The problem with the pasty tax? It’s not had enough media coverage

No really. Despite the rush of politicians to recall when they last had a pasty or to be photographed eating one (me? south London, last weekend, Greggs, branch still open, no photo available), the problem is we’ve not had nearly enough media coverage of the pasty tax proposals.

“What?!?! Not enough coverage?!?!”, you might well wonder. But bear with me.

You see, there are huge chunks of the story missing from the coverage. Of course there’s the normal thing with a government consultation on a range of proposals being reported as if they are all absolutely certain to come into force.

But more than that, there are many other ramifications to the proposed VAT changes which would catch pasties that have barely been mentioned.

Consider toasted sandwiches and hot chicken products. Sell them from a corner take-away shop and you pay VAT. Sell almost identical products from a huge out of town supermarket and you don’t pay VAT. Should the VAT system really be preferring one over the other? It is debatable, to put it mildly.

It’s also fair to say that there is rather more to the issue that my simple comparison illustrates. But that makes my point all the more: there’s far more to the VAT proposals than pasties and there’s far more to the implications than the future of pasties makers and sellers.

So more coverage please.

UPDATE: Nick Robinson’s brief PS today rather reinforces my point:

I’m told that the pasty tax is not so unpopular in Bradford where small independent curry shops have had to charge VAT on hot takeout whilst big, wealthy chains like Greggs and the supermarkets have not had to on their hot takeout food. Anyone from Bradford like to tell me whether that’s true?

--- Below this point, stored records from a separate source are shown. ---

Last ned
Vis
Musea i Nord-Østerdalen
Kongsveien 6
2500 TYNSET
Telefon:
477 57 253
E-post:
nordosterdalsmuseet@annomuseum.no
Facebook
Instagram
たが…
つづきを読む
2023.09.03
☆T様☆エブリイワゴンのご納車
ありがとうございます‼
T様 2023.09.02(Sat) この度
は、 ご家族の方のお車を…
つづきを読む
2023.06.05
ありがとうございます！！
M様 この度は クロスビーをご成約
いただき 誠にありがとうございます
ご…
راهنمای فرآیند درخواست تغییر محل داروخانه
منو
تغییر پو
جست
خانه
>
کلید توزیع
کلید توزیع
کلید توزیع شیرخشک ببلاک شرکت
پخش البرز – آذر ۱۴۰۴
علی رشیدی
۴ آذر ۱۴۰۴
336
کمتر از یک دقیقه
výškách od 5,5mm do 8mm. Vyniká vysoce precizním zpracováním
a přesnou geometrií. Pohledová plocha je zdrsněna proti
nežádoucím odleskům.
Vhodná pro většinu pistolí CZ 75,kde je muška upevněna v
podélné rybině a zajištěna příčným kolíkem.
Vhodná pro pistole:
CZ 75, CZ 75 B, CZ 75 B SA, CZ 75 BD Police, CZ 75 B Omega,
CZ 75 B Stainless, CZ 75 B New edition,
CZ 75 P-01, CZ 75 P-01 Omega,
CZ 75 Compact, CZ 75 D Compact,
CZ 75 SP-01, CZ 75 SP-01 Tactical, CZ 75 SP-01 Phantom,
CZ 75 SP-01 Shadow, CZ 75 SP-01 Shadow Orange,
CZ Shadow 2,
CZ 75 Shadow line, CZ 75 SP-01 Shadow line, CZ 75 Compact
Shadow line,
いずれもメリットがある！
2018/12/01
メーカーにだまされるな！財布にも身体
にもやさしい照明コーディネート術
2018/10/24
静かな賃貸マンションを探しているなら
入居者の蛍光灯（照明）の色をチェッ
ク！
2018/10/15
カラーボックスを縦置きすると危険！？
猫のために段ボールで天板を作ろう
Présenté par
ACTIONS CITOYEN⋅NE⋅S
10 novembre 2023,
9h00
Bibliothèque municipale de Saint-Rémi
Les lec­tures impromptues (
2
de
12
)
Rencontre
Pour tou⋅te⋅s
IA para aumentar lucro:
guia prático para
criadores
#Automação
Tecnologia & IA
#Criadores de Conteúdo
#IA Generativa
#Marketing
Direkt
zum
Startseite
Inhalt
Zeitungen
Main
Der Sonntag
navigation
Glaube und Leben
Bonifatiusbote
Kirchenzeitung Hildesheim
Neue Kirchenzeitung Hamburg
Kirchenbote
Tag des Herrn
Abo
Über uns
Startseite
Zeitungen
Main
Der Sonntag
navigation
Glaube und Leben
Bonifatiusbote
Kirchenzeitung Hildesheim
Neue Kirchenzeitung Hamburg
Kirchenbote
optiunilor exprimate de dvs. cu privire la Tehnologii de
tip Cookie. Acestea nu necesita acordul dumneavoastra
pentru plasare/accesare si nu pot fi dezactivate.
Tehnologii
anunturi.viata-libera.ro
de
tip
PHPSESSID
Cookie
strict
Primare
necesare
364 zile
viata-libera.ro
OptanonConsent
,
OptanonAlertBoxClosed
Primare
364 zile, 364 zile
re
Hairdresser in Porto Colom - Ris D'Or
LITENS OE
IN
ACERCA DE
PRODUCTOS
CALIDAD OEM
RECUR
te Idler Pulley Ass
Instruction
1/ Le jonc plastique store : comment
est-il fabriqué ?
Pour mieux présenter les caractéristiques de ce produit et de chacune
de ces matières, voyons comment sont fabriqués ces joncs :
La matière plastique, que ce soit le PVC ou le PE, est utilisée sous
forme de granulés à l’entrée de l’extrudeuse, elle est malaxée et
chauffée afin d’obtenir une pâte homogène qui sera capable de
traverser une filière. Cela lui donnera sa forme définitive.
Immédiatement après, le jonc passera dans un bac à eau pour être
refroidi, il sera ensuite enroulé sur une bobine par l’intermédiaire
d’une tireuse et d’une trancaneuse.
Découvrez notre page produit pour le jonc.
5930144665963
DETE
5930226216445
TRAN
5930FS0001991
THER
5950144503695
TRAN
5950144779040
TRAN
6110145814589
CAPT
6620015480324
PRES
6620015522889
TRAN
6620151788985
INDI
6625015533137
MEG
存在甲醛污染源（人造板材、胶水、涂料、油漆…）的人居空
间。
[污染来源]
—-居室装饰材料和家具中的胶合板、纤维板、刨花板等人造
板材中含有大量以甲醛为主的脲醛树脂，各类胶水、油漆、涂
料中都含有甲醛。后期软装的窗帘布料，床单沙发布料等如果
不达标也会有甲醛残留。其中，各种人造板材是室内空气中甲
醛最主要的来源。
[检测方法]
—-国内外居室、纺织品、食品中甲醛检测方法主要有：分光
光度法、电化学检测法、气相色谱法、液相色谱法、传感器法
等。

2 responses to “The problem with the pasty tax? It’s not had enough media coverage”

  1. Also the rules currently relate to 'above ambient temperature' which means on a really hot day (>25C) a pasty (usually served at 21-24C) will not attract VAT but on a cold day it will…

  2. Why don't we get rid of the whole Jaffa cake/biscuit farce? If it's hot (incuding from a supermarket rotisserie department, etc.) you've had the "luxury" of having it heated. If it's cold – even if it's a biscuit – it's no luxury. Frankly, the congealed fat in a cold pasty gives it the consistency of a biscuit. Perhaps that's the problem. It should have been more like a Jaffa Cake. Real luxury foods are easy to identify, like sturgeon caviar. This whole luxury shennanigans is a tax raising scam. Better to raise that amount from a truly progressive income tax. Otherwise cut the rate of VAT, apply it to everything, and make compensatory tax changes elsewhere to equalise things for the poor.